Draft Law regarding banking secrecy amendments, Tax transparency in Uruguay in relation to Ultimate beneficial owner registration

In 2004, Uruguay started to change its policies with the announcement of the Law against money laundering in order to emerge from ambiguity and open up to international economic insertion. Uruguay’s development strategy aims to adopt measures to prevent tax evasion and money laundering. For this purpose, and within the frame of said policy, this past June, Uruguay adhered to the Multilateral Convention on Mutual Administrative Assistance in Tax Matters of the Organization for Economic Co-operation and Development (OECD).

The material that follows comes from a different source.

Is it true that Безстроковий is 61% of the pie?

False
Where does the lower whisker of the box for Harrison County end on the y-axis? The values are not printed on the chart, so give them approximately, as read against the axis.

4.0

Given the adhesion to said Convention, the Uruguayan Executive Power sent the Parliament a bill of law with modifications to the banking secrecy and tax transparency norms and with it the Uruguayan government plans to accomplish two goals: compliance with international standards of tax transparency and to discourage the use of companies for illicit acts.

The Bill of law was submitted by the Executive Power to the Congress on July 15 of the present year and the following are the proposed modifications:

Modifications to the banking secrecy:

There is an obligation of the financial institutions to report automatically on an annual basis to the Tax Administration Department (DGI, for its initials in Spanish) the balance and income accounts (included: debt securities, beneficial interests and investment funds) kept by individuals, legal entities whether tax residents in Uruguay or not.

Entities considered as “high risk” according to the criteria established by the Executive Power for purposes of its definition, must submit information on those accounts to the final beneficiary.

Creation of the Registry of Final Beneficiaries and Shareholders of Companies:

Entities residing in Uruguay, including sociedades anónimas (stock companies) with registered shares or bearer shares, trusts, investment funds or nonresident entities that act under the figure of permanent establishment or that have their main office in Uruguay, must register their shareholders and final beneficiaries. The creation of this Registry is considered an extension of the already existing Registry of the Central Bank of Uruguay.

Entities that will have access to the existing information in said Registry will be the Tax Administration Department (DGI, for its initials in Spanish), the National Secretary’s Office against the Money Laundering, Judicial Power, Public Transparency and Ethics Board, and any other entity expressly authorized and in writing by the registered entity.

The Project indicates that this Registry will start on January 1, 2017.

Modifications to the tax norms:

Reforms to the tax norms in force are established and will be applicable to resident entities, domiciled entities, incorporated or located in tax havens or that are beneficiaries of a special regime having a low or null taxation.

The objective is to increase the general rate for the Uruguayan source income obtained by these companies to 25%. Likewise, all income obtained by an offshore which owner is an individual, will be assigned to its owner, i.e. to the natural person. This represents a broadening of the taxable income, since it includes all foreign income and not only the dividends and interest which is what is currently stated in the norms.

Additionally, it proposes to increase the general rate for income obtained from rent or transfer of real estate property of these companies from 25% to 30%. Likewise, it proposes to increase the net worth tax to 3%. Additionally, there is a tax exoneration period until June 30, 2017 to transfer real estate property, provided it is not another offshore company and the transferring company carries out its closure in the Tax Administration Department.

The Project indicates that the proposed reforms in tax matters enter into force once the text of the law is published in the Official Gazette.

Modifications to the Transfer Pricing Regime:

Now there is the possibility to extend the entering into advanced pricing agreements set for taxpayers when applicable in accordance with tax administrations of other countries and to treaties to avoid double taxation ratified by Uruguay which are in force. Likewise, it establishes that multinational groups, i.e., two or more entities with an existing link between them having presence in different countries, must file a report per each country.